Le juge des enfants peut prendre des décisions allant d’une simple mesure éducative complétant l’action des parents au retrait de la garde pure et simple. Le juge, et plus particulièrement le juge aux enfants, est habilité en application de l’article 375 du code civil : « si la santé, la sécurité ou la moralité d’un mineur non émancipé sont en danger, ou si les conditions de son éducation ou de son développement physique, affectif, intellectuel et social sont gravement compromises, [peut ordonner] des mesures d’assistance éducative ». Ce pouvoir du juge est fort, mais il est circonscrit à l’existence d’un danger ; classiquement, la jurisprudence a précisé que la simple appartenance de la famille à un culte n’était pas suffisante pour le caractériser. En revanche, la jurisprudence a pris des mesures éducatives en raison de l’adhésion des parents et de l’enfant à la secte la «Citadelle» (Évangélique) après la constatation que l’église demandait à ses fidèles d’isoler les enfants du monde extérieur qualifié de « satanique » et qu’elle permettait les sévices corporels (CEDH 26juill. 2007, Schmidt c/ France, req. no35109/02). La Cour de cassation a récemment considéré que le placement d’une jeune fille à l’aide sociale à l’enfance était justifié en raison de la fréquentation par la jeune fille de la secte de Raël via son beau-père. Ce dernier prônait “la libération sexuelle des individus ainsi que l’éveil sexuel des jeunes enfants”, et que ces croyances « devaient être mis[es] en lien avec les comportements sexualisés de l’enfant relevés tant par les services éducatifs que par l’expert psychologue » (Civ. 1re, 10 juin 2015, Mme X., no 14- 15.354). La Cour de cassation a aussi déclaré légitime l’opposition d’une mère au baptême de ses enfants de 6 et 7 ans, car ils avaient exprimé leur refus du sacrement (Civ. 1re, 23 sept. 2015, M. X., no 14-23.724). En pratique, les juges tendent à se soumettre aux avis des experts psychologues et fondent sur une expertise tierce la nécessité de la mesure éducative. L’article 375 a aussi pu être invoqué par des parents impuissants devant l’endoctrinent de leur enfant ; ainsi un juge a placé dans un centre fermé un mineur en cours de radicalisation islamiste (Cour de cassation – Chambre criminelle, 2 novembre 2016 / n° 16-85.093) en raison de l’incapacité des parents à contrôler son exposition à de la propagande notamment diffusée par Internet.
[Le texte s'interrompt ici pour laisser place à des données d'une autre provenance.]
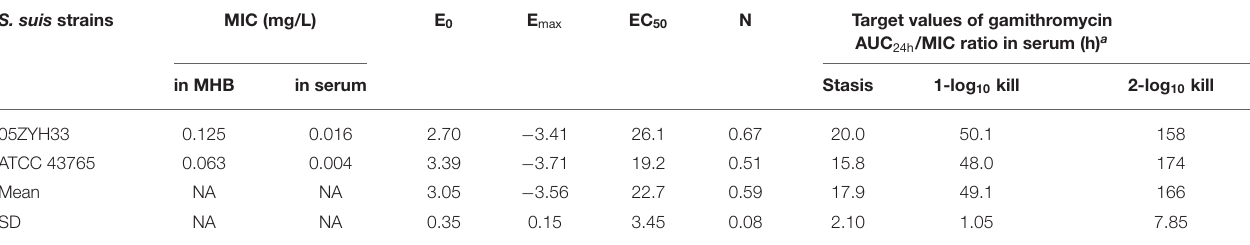
TABLE 2 | Pharmacokinetic/pharmacodynamic (PK/PD) target values of gamithromycin in serum (AUC 24h /MIC) needed to achieve the net stasis, 1-log 10 , and 2-log 10 kill endpoints for each S. suis strain tested a . S. suis strains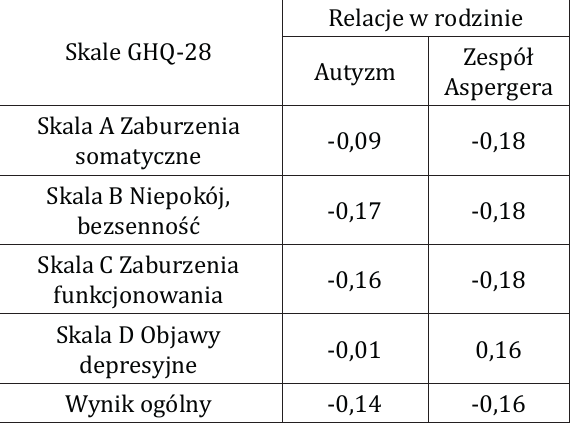
Tabela 8. Współczynniki korelacji obliczone między oceną relacji w rodzinie a wynikami Kwestionariusza GHQ-28 w grupie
b. Une prise en compte par le droit pénal

On peut rappeler ici que l’article 227-17 du code pénal dispose que « Le fait, par le père ou la mère, légitime, naturel ou adoptif, de se soustraire, sans motif légitime, à ses obligations légales au point de compromettre gravement la santé, la sécurité, la moralité ou l’éducation de son enfant mineur est puni de deux ans d’emprisonnement et de 30 000 € d’amende ». La jurisprudence a ainsi retenu la culpabilité de parents ayant déscolarisé des enfants de moins de 16 ans pour des raisons de culte (Pau, 19 mars 2002, JCP 2002. IV. 2923) (l’article 227-17-1 incrimine ce comportement particulier) ; ayant refusé la vaccination obligatoire (Cass. Crim. 13 janv. 2015, arrêt n°7873 et CC, QPC, 20 mars 2015 n° 2015-458) ; ou souhaitant envoyer leur enfant de 6 ans seul en Inde dans un Ashram pour y pratiquer le yoga (Cass. Crim, 11 juill. 1994, n° 93-81.881). Récemment, cet article a été utilisé pour sanctionner une mère partie en Syrie avec ses enfants pour rejoindre Daesh (Cass. Crim. 20 juin 2018, n° 17-84.128). On comprend aisément que ce délit s’interface avec la résidence habituelle de l’enfant: un parent condamné se verra probablement retirer le droit de garde.

Conclusion :

Encore une fois le droit français se construit sur une ligne fine entre la liberté religieuse et ses limites envers le tiers dépendant qu’est l’enfant.

Infos pratiques :

– Le principe est la co-décision parentale pour tout acte religieux ou éducatif significatif.
– Le juge des enfants peut intervenir sur la base de l’article 375 du Code civil en cas de danger caractérisé.
– Le parent peut voir son autorité ou sa garde retirées en cas de dérives graves.

– Le droit pénal sanctionne les atteintes à l’éducation ou à la santé des enfants (art. 227-17 et 227-17-1).
– Une procédure judiciaire peut être initiée en cas d’enlèvement parental ou de déplacement sectaire.